Faktor-faktor makro ini bukanlah takdir: Tiongkok misalnya memiliki beberapa perusahaan asuransi digital yang mutakhir, mulai dari Ping An hingga Zhong An. Namun melampaui pemimpin industrinya, sebagian besar perusahaan masih berbasis kertas.

Oleh karena itu, perusahaan asuransi di pasar negara berkembang perlu lebih memfokuskan program digitalisasi mereka untuk mengkompensasi kesenjangan infrastruktur digital nasional. Perusahaan di pasar negara maju memiliki kemewahan untuk lebih fokus pada inovasi internal.

gerak pelan

Apa pun pasarnya, risiko terkait dunia maya terus meningkat. Perusahaan asuransi menghadapi peningkatan pengawasan peraturan atas perlindungan data, privasi, dan keselamatan. Mereka juga menghadapi risiko ketergantungan baru, seperti ketersediaan hanya dua atau tiga penyedia layanan cloud. Asuransi adalah industri padat modal, dan proyek digitalisasinya juga bisa demikian.
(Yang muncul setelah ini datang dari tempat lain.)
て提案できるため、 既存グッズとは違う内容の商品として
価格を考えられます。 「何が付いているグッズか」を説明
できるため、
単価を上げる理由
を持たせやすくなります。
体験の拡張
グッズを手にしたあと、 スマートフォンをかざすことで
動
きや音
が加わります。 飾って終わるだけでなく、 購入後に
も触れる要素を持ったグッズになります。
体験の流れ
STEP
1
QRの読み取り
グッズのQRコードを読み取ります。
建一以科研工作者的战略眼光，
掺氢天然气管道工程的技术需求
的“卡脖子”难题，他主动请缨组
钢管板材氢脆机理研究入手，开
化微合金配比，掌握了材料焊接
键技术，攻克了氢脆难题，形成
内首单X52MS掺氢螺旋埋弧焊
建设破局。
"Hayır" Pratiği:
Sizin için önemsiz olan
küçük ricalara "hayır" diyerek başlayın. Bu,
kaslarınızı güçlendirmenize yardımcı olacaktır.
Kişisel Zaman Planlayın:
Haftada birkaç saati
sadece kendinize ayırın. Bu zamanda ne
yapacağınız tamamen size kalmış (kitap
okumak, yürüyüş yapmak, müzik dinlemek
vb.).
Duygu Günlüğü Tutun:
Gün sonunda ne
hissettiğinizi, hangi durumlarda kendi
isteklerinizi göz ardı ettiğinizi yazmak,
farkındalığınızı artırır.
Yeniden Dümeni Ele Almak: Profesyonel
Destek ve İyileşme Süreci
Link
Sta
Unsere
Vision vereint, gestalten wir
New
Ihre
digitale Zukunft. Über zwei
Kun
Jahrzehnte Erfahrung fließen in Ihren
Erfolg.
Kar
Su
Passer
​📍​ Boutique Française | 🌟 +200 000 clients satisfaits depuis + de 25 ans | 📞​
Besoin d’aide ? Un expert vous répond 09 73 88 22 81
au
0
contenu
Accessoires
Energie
Namun kombinasi antara risiko, regulasi, dan biaya modal juga berarti industri asuransi dapat meluangkan waktu yang diperlukan untuk melakukan digitalisasi secara bertahap.

“Industri asuransi tidak akan memiliki momen Kodak,” kata Zhu, mengacu pada perusahaan kamera terkemuka yang bangkrut dengan munculnya ponsel pintar. Maksudnya tidak akan ada insurtech yang mengganggu pemain petahana. Sebaliknya, perusahaan asuransi dengan basis permodalan yang lemah akan kesulitan untuk mengimbangi perusahaan sejenisnya.